Explore the primary data warehouse types — EDW, data marts, ODS, cloud, hybrid, and lakehouse — and learn which architecture fits your analytics and AI goals.

by Databricks Staff

A data warehouse is a centralized repository that collects, organizes, and stores structured data from across an organization so that analysts and data scientists can run complex queries, generate reports, and support business intelligence (BI) workloads. Unlike operational databases designed for transaction processing, a data warehouse is built for analytical workloads — joining data from multiple sources, preserving historical data across years, and delivering the governed foundation that strategic decision-making requires.
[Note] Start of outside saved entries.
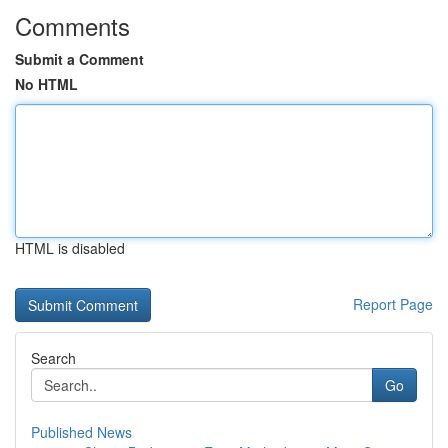
Comments
Submit a Comment
No HTML
HTML is disabled
Report Page
Search
Go
Published News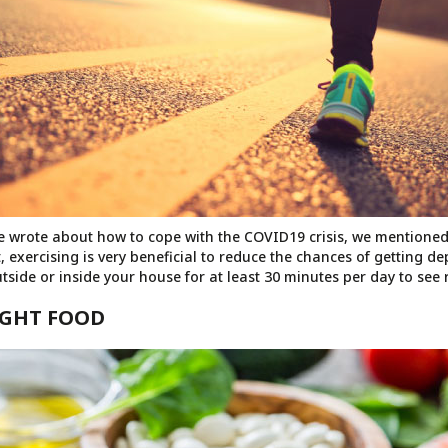
 we wrote about how to cope with the COVID19 crisis, we mentione
t, exercising is very beneficial to reduce the chances of getting d
tside or inside your house for at least 30 minutes per day to see r
RIGHT FOOD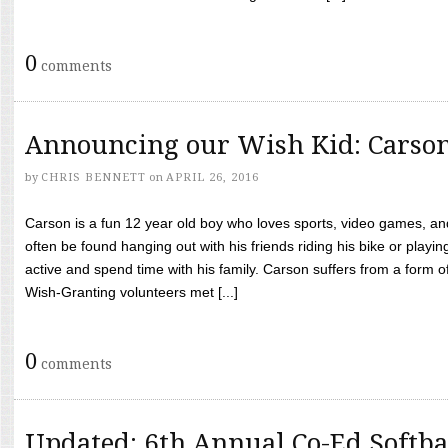
0
comments
Announcing our Wish Kid: Carso
by
CHRIS BENNETT
on
APRIL 26, 2016
Carson is a fun 12 year old boy who loves sports, video games, a
often be found hanging out with his friends riding his bike or playin
active and spend time with his family. Carson suffers from a form
Wish-Granting volunteers met [...]
0
comments
Updated: 6th Annual Co-Ed Softba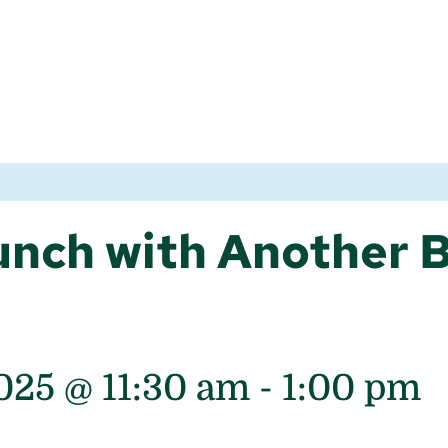
nch with Another 
025 @ 11:30 am
-
1:00 pm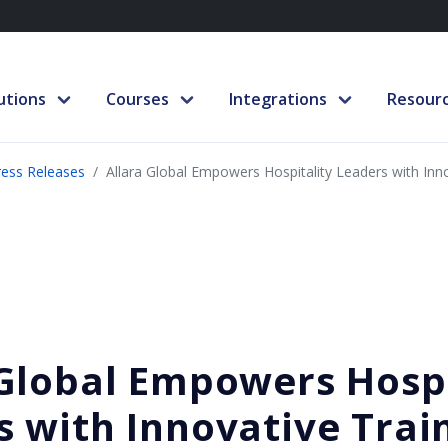
utions
Courses
Integrations
Resour
ress Releases
Allara Global Empowers Hospitality Leaders with Inno
 Global Empowers Hospi
s with Innovative Trai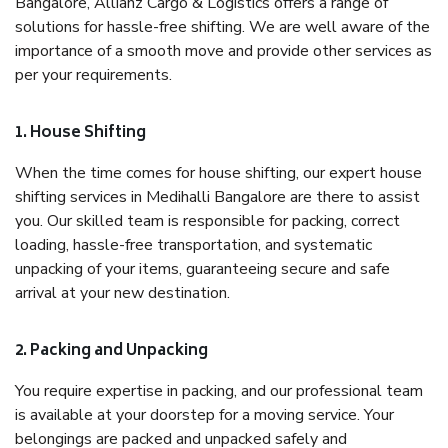
Bangalore, Allianz Cargo & Logistics offers a range of
solutions for hassle-free shifting. We are well aware of the
importance of a smooth move and provide other services as
per your requirements.
1. House Shifting
When the time comes for house shifting, our expert house
shifting services in Medihalli Bangalore are there to assist
you. Our skilled team is responsible for packing, correct
loading, hassle-free transportation, and systematic
unpacking of your items, guaranteeing secure and safe
arrival at your new destination.
2. Packing and Unpacking
You require expertise in packing, and our professional team
is available at your doorstep for a moving service. Your
belongings are packed and unpacked safely and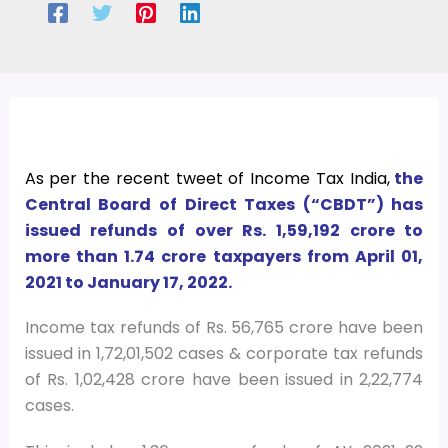
As per the recent tweet of Income Tax India,
the
Central Board of Direct Taxes (“CBDT”) has
issued refunds of over Rs. 1,59,192 crore to
more than 1.74 crore taxpayers from April 01,
2021 to January 17, 2022.
Income tax refunds of Rs. 56,765 crore have been
issued in 1,72,01,502 cases & corporate tax refunds
of Rs. 1,02,428 crore have been issued in 2,22,774
cases.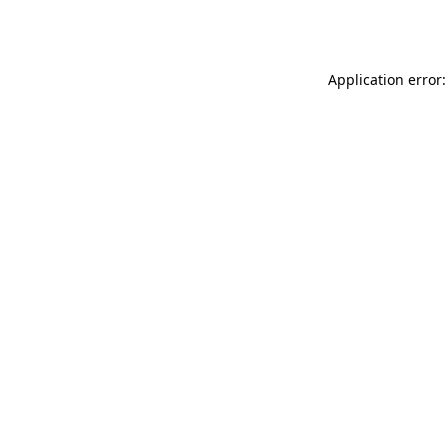
Application error: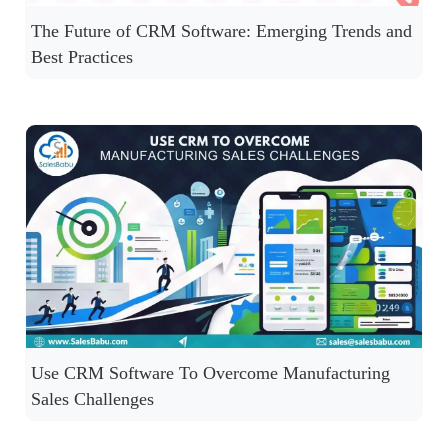
The Future of CRM Software: Emerging Trends and
Best Practices
Use CRM Software To Overcome Manufacturing
Sales Challenges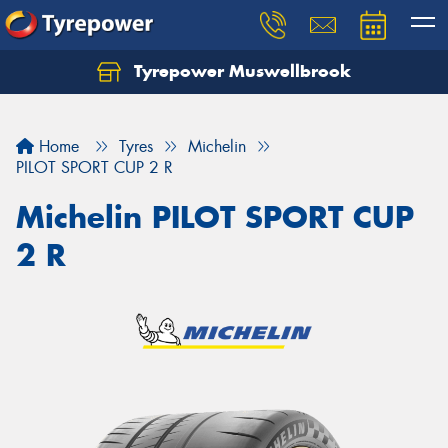
Tyrepower Muswellbrook
Let us know what you need, and our team will
text you shortly.
Home
Tyres
Michelin
Your details
PILOT SPORT CUP 2 R
Michelin PILOT SPORT CUP
2 R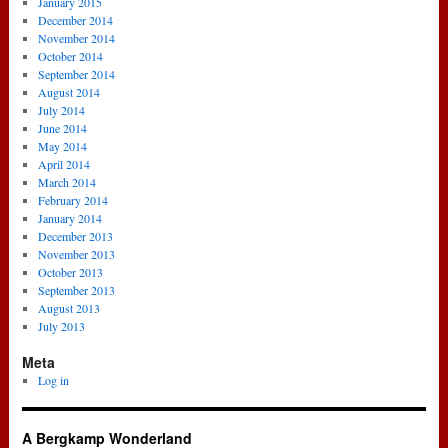
January 2015
December 2014
November 2014
October 2014
September 2014
August 2014
July 2014
June 2014
May 2014
April 2014
March 2014
February 2014
January 2014
December 2013
November 2013
October 2013
September 2013
August 2013
July 2013
Meta
Log in
A Bergkamp Wonderland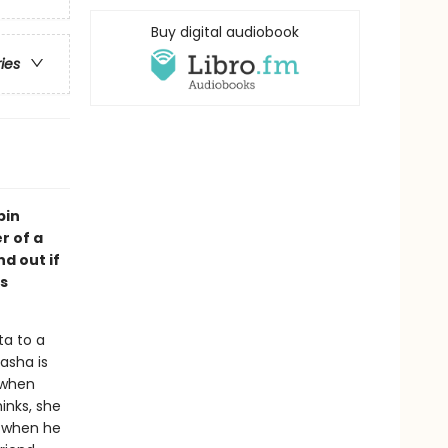
Buy digital audiobook
ries
bin
r of a
d out if
s
ta to a
asha is
 when
inks, she
 when he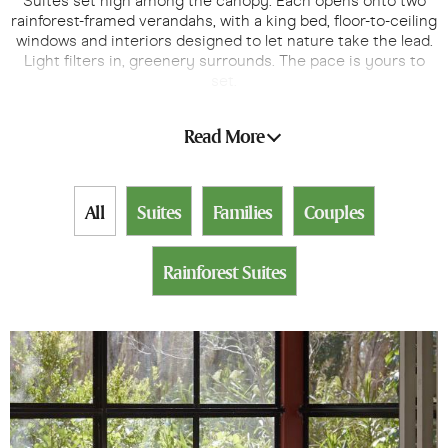
Suites set high among the canopy. Each opens onto two
rainforest-framed verandahs, with a king bed, floor-to-ceiling
windows and interiors designed to let nature take the lead.
Light filters in, greenery surrounds. The pace is yours to
set.
From sunrise over the canopy to starlit evenings, every
Read More
moment here is yours to savour, at your own pace.
All
Suites
Families
Couples
Rainforest Suites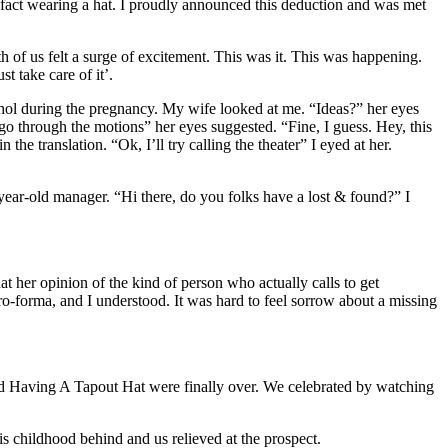
fact wearing a hat. I proudly announced this deduction and was met
f us felt a surge of excitement. This was it. This was happening.
t take care of it’.
cohol during the pregnancy. My wife looked at me. “Ideas?” her eyes
 go through the motions” her eyes suggested. “Fine, I guess. Hey, this
e translation. “Ok, I’ll try calling the theater” I eyed at her.
ear-old manager. “Hi there, do you folks have a lost & found?” I
at her opinion of the kind of person who actually calls to get
ro-forma, and I understood. It was hard to feel sorrow about a missing
Kid Having A Tapout Hat were finally over. We celebrated by watching
his childhood behind and us relieved at the prospect.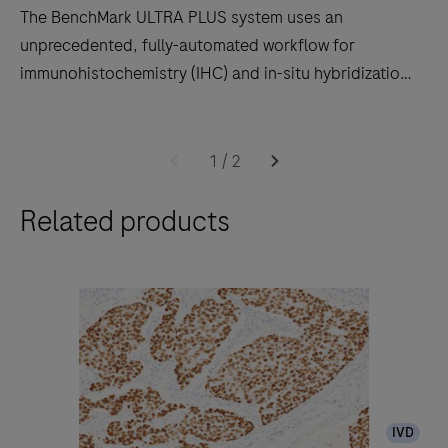
The BenchMark ULTRA PLUS system uses an
unprecedented, fully-automated workflow for
immunohistochemistry (IHC) and in-situ hybridization
(ISH) slide staining to decrease touchpoints.
The
BenchMark
1
/
2
ULTRA
Related products
PLUS
system
uses
an
unprecedented,
fully-
automated
workflow
IVD
for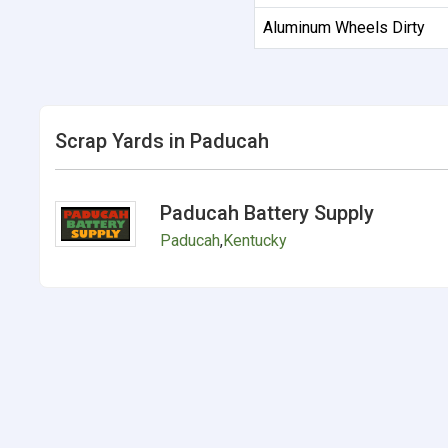
Aluminum Wheels Dirty
Scrap Yards in Paducah
Paducah Battery Supply
Paducah
,
Kentucky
Understanding the different data warehouse types is essential before committing to any platform or migration. Each type reflects a distinct architectural tradeoff between scale, latency, cost, and subject scope. This guide covers every major type of data warehouse — from traditional Enterprise Data Warehouses to modern lakehouse architectures — and provides clear guidance on when each is the right choice.

The field recognizes three core data warehouse types that form the foundation of modern data architecture: the Enterprise Data Warehouse (EDW), the Data Mart, and the Operational Data Store (ODS). Beyond these, organizations also deploy cloud-based data warehouses, virtual data warehouses, hybrid data warehouses, and lakehouse platforms depending on workload requirements, data volume, and governance complexity.